A box of 50 genuine Sako unfired 7x33 brass just sold on Gunbroker. It went for $185 plus $5 shipping. That may be a new record for brass, but it will probably last the owner a lifetime of 7x33 shooting.
 
I think I have 11 boxes of the Bertram brass from Midway about 10 years ago. I will be sure to try fit when my gun gets here. A part of me actually wants to reload the fired SAKO brass I have with Berdan primers as I have Berdan tools and primers from 1950's Finland. I guess they could be corrosive though, so I should be careful. Ideally I will just shoot the factory ammo I have in the 78 grain sp and reload those with the FMJ's I have for practice. Just saying Kokkovaippa is practice enough! I will need a die set though as I am sure the handset I have{Latausvalineet} I have will get old after the first 50 or so.
 
Well, I don' think that simply forcing the brass into the chamber (whether lubed or not) will change its dimensions enough to make a difference. However, it is probably the case that if you can get a shell to chamber and then fire it, it will likely chamber more easily the second time.

But all that is pretty theoretical when projectiles suitable for the 7x33 are almost non-existent, making fire-forming impractical.
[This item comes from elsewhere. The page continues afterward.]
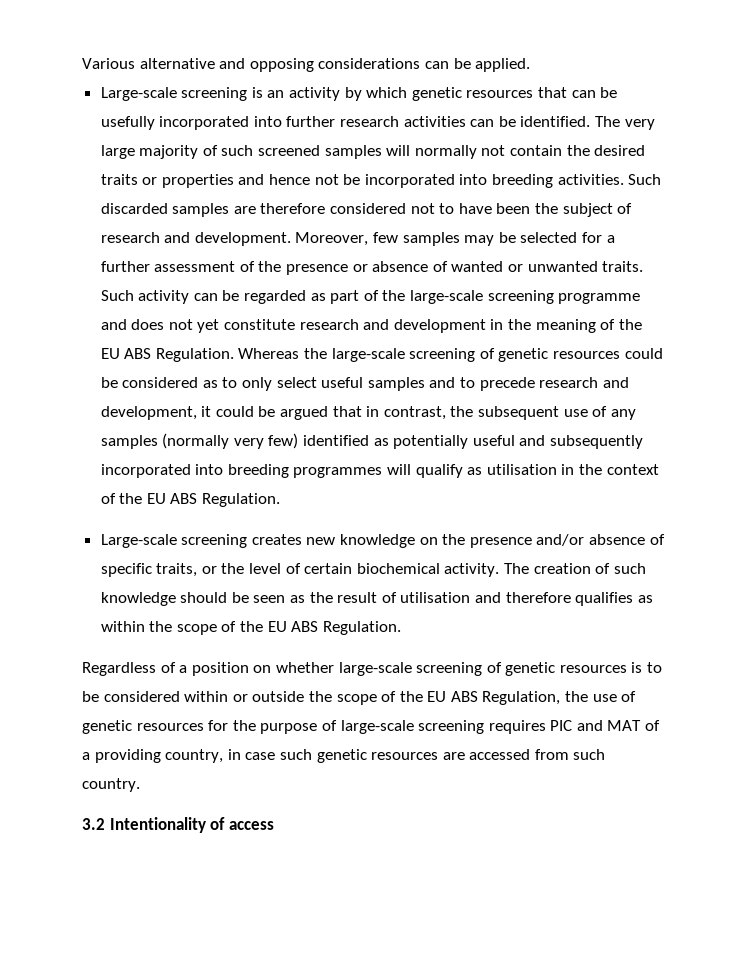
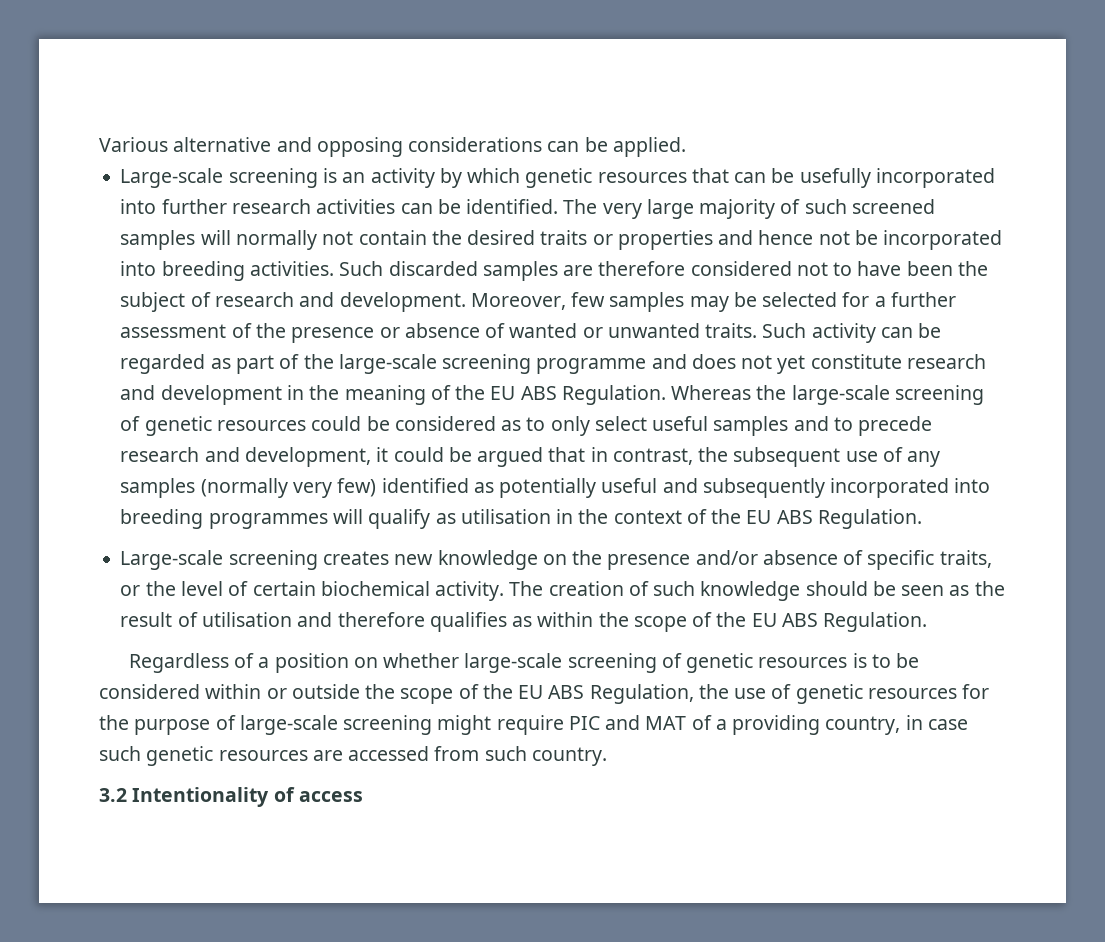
[488,720,546,734] requires -> [437,715,564,735] might require

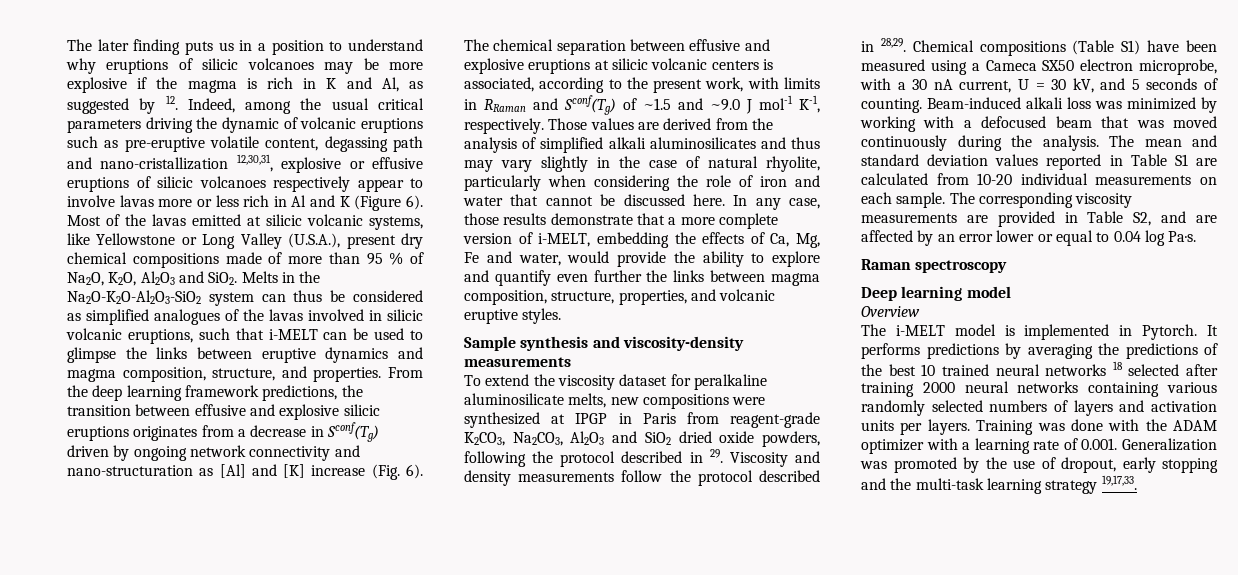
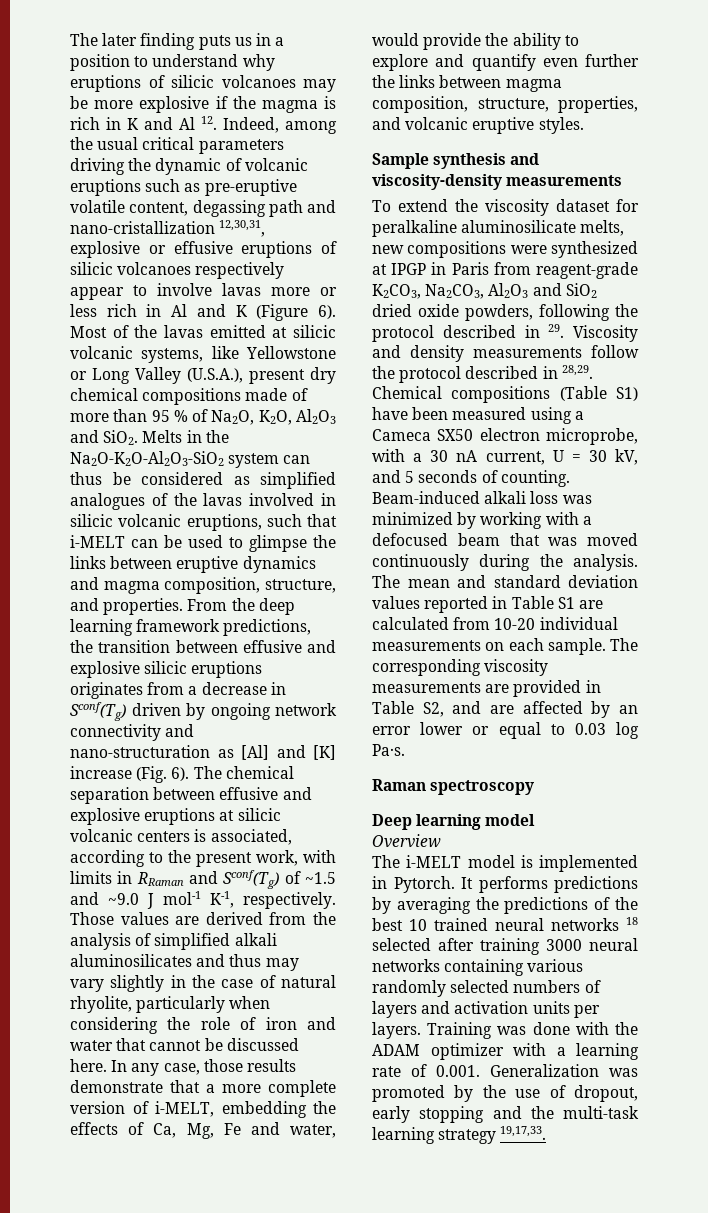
[381,77,423,92] [67,98,156,114] Al, as suggested by -> [179,117,195,130] Al
[1113,231,1141,242] 0.04 -> [574,723,606,735] 0.03
[922,382,955,393] 2000 -> [546,939,582,951] 3000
Related to that, has anyone got a good idea of how to trim the nose off of a Hornady 7mm 100 grain hollow point? That bullet, if shortened (and lightened a bit by losing its nose), might work okay in a 7x33. It is .002" smaller than the factory 7x33 bullets, but it will probably shoot with acceptable accuracy due to the natural "bump up" it gets upon firing. But I do have a bump up die to make a bullet a full .286 if needed.

I thing the camming action of the bolt moving into battery should move the shoulder sufficiently. It's like the M1 Garand making it's own headspace in battery; that's why it is bad practice to run ammo through the Garand rather than just ejecting the whole clip as once it has been in the chamber, the shoulder matches the headspace of that gun and should not be fired in another. Hatcher's Notebook is the best Christmas gift I ever got.........Until I got Michael Heidler's Die finnische Maschinenpistole SuomiM/31
 
Well, I don' think that simply forcing the brass into the chamber (whether lubed or not) will change its dimensions enough to make a difference. However, it is probably the case that if you can get a shell to chamber and then fire it, it will likely chamber more easily the second time.

But all that is pretty theoretical when projectiles suitable for the 7x33 are almost non-existent, making fire-forming impractical.

Related to that, has anyone got a good idea of how to trim the nose off of a Hornady 7mm 100 grain hollow point? That bullet, if shortened (and lightened a bit by losing its nose), might work okay in a 7x33. It is .002" smaller than the factory 7x33 bullets, but it will probably shoot with acceptable accuracy due to the natural "bump up" it gets upon firing. But I do have a bump up die to make a bullet a full .286 if needed.

One time I made ammo for a .22 JGR and I couldn't get a bullet to work in the mag, so I used .223 diameter , 35 grain Hornady bullets and found that I could pull-out the red plastic tips with needle-nose pliers. This got them short enough to feed and were devastating as evidenced by a naval orange I tried one on. I wonder if there is anything light enough in a ballistic tip we could pull the plastic out of?